====== Exercise materials

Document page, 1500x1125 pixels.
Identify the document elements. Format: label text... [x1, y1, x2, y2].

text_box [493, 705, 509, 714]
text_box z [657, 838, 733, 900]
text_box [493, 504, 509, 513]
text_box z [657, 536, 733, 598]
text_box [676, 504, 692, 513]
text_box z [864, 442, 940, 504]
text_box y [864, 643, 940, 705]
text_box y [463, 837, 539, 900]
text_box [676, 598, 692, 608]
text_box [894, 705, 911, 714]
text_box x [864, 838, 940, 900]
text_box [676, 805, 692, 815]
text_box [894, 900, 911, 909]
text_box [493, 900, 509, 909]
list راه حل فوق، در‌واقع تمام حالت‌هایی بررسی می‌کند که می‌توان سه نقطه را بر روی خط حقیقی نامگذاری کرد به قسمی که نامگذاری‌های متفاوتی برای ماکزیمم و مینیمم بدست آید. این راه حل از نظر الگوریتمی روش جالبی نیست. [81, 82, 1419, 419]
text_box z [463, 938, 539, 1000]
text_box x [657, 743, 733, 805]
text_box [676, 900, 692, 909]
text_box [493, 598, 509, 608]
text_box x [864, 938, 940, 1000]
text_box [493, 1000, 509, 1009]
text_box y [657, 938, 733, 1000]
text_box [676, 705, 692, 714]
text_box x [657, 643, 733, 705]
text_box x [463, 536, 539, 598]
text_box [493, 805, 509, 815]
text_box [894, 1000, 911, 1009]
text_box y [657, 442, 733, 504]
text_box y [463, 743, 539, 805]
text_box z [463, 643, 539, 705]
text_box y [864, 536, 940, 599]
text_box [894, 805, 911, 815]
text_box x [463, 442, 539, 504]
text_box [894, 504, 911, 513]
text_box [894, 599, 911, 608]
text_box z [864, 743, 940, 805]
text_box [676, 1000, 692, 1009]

============

(Exercise instructions) Reproduce all of the lines above verbatim, keeping their order and every character unchanged.

(Correct result)
Document page, 1500x1125 pixels.
Identify the document elements. Format: label text... [x1, y1, x2, y2].

text_box [493, 705, 509, 714]
text_box z [657, 838, 733, 900]
text_box [493, 504, 509, 513]
text_box z [657, 536, 733, 598]
text_box [676, 504, 692, 513]
text_box z [864, 442, 940, 504]
text_box y [864, 643, 940, 705]
text_box y [463, 837, 539, 900]
text_box [676, 598, 692, 608]
text_box [894, 705, 911, 714]
text_box x [864, 838, 940, 900]
text_box [676, 805, 692, 815]
text_box [894, 900, 911, 909]
text_box [493, 900, 509, 909]
list راه حل فوق، در‌واقع تمام حالت‌هایی بررسی می‌کند که می‌توان سه نقطه را بر روی خط حقیقی نامگذاری کرد به قسمی که نامگذاری‌های متفاوتی برای ماکزیمم و مینیمم بدست آید. این راه حل از نظر الگوریتمی روش جالبی نیست. [81, 82, 1419, 419]
text_box z [463, 938, 539, 1000]
text_box x [657, 743, 733, 805]
text_box [676, 900, 692, 909]
text_box [493, 598, 509, 608]
text_box x [864, 938, 940, 1000]
text_box [493, 1000, 509, 1009]
text_box y [657, 938, 733, 1000]
text_box [676, 705, 692, 714]
text_box x [657, 643, 733, 705]
text_box x [463, 536, 539, 598]
text_box [493, 805, 509, 815]
text_box [894, 1000, 911, 1009]
text_box y [657, 442, 733, 504]
text_box y [463, 743, 539, 805]
text_box z [463, 643, 539, 705]
text_box y [864, 536, 940, 599]
text_box [894, 805, 911, 815]
text_box x [463, 442, 539, 504]
text_box [894, 504, 911, 513]
text_box [894, 599, 911, 608]
text_box z [864, 743, 940, 805]
text_box [676, 1000, 692, 1009]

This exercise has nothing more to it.